Early recognition of clinical signs can be hindered in cases in which the patient’s overall condition is already compromised (eg, patient in shock, with hypovolemia, and/or with significant intraoperative blood loss). Pneumothorax may only become evident on cardiopulmonary collapse. It is therefore important that the clinician is aware of the potential risk for a pneumothorax based on the patient history and potential predisposing conditions.

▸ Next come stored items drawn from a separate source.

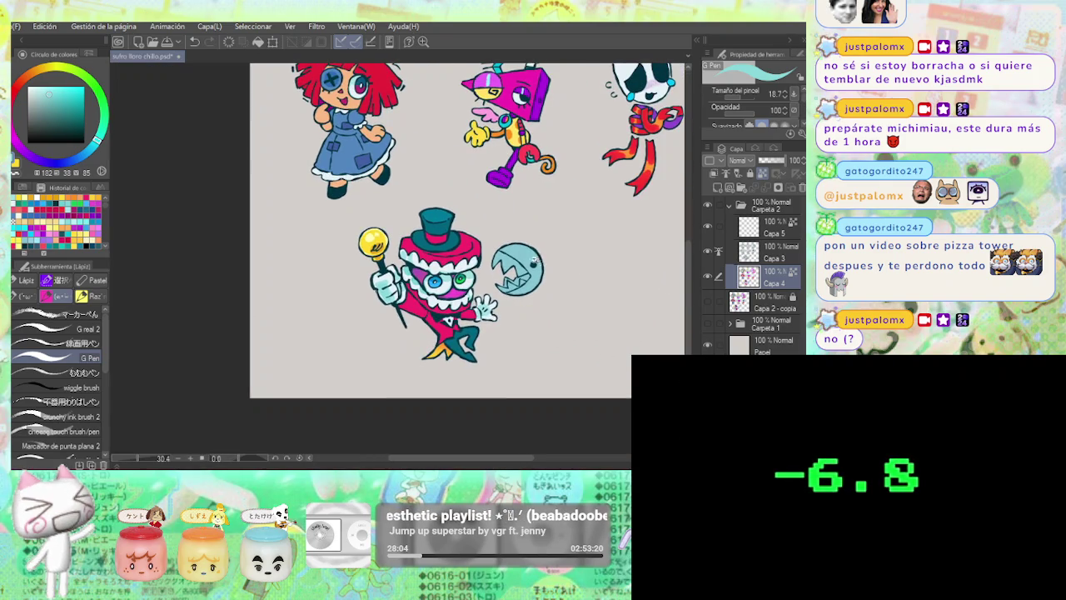
scroll(535, 261, up, 3)
alt+click(509, 249)
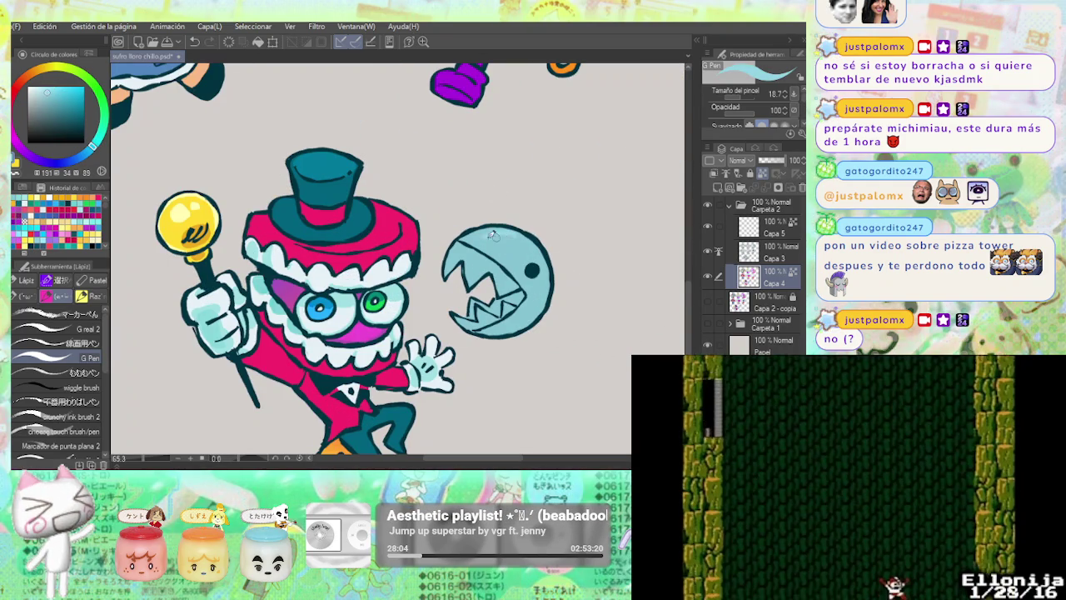
drag(516, 239, 480, 235)
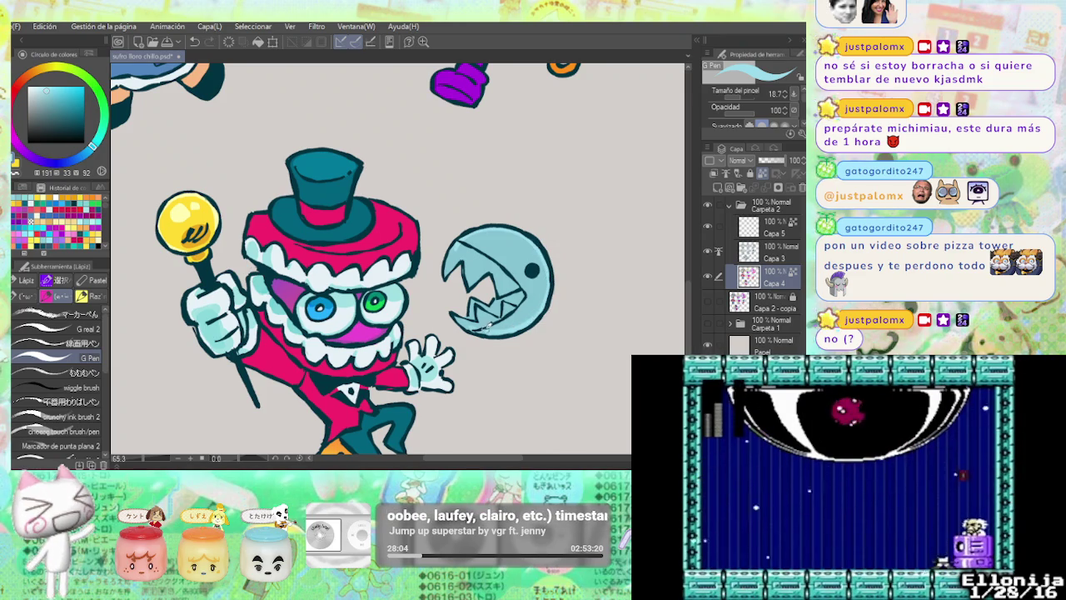
alt+click(521, 325)
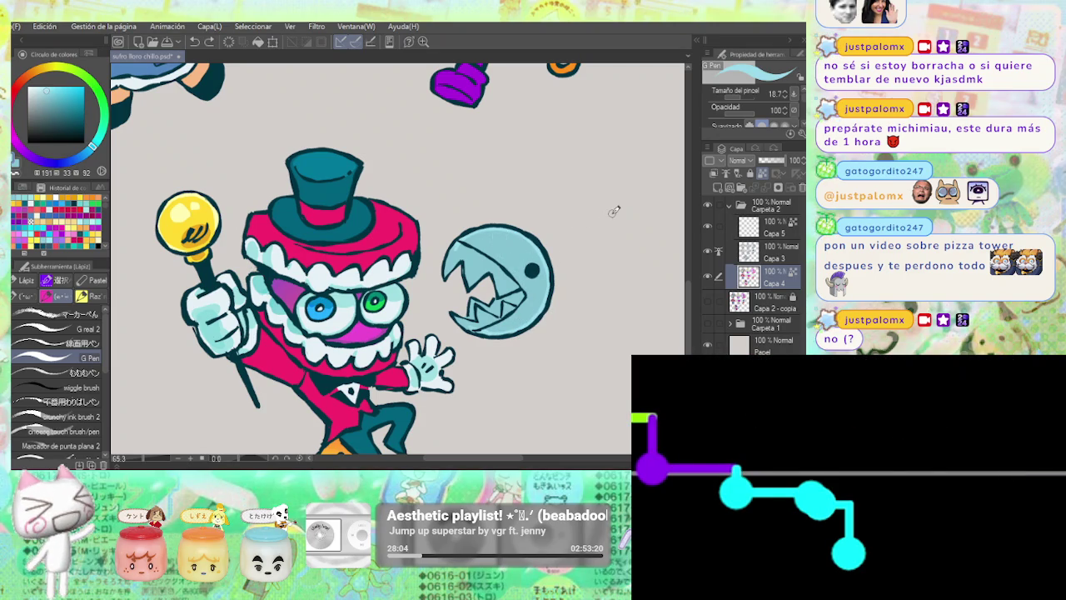
drag(492, 241, 523, 237)
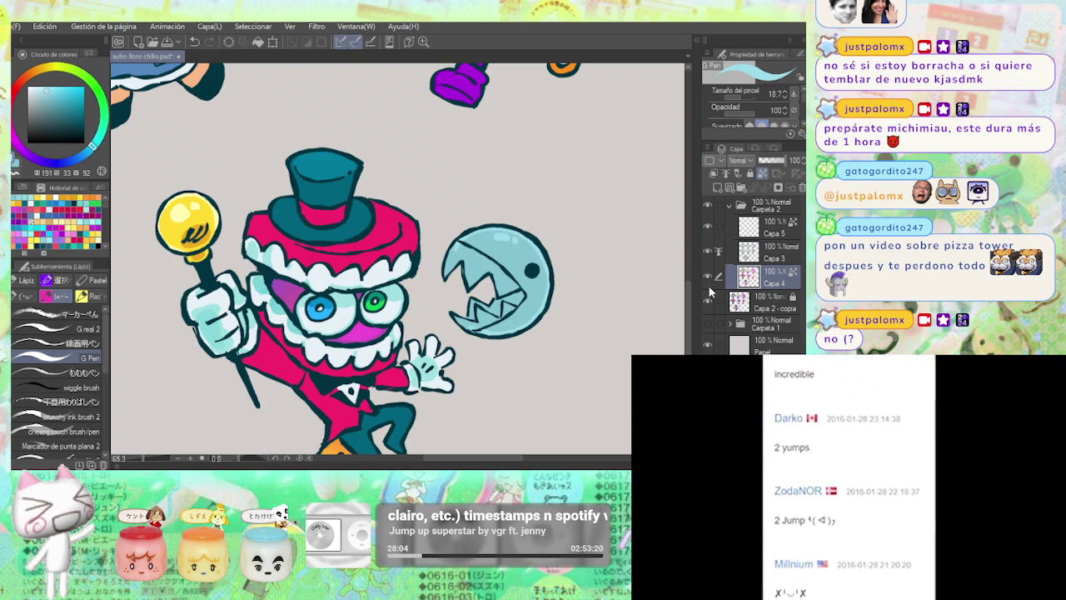
Toggle the Capa 2 - copia sketch layer on and off to compare.
click(707, 302)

If a pneumothorax is suspected, positive pressure ventilation should be immediately discontinued and thoracocentesis performed for emergency decompression of the chest. Once the intrathoracic pressure is relieved, arterial blood pressure and oxygen saturation will improve. A thoracostomy tube should then be placed to allow air to be continuously removed until the ruptured alveoli can seal to prevent the reoccurrence of a tension pneumothorax. (For a detailed description of how to perform a thoracocentesis or place a thoracostomy tube, see Suggested Reading.)

Conclusion

Understanding and ensuring the proper functioning of the anesthesia machine before each use, adding safety features to help prevent and/or recognize mistakes, and having a dedicated individual to monitor anesthesia who is able to rapidly recognize equipment issues and adverse events are key to increasing patient safety.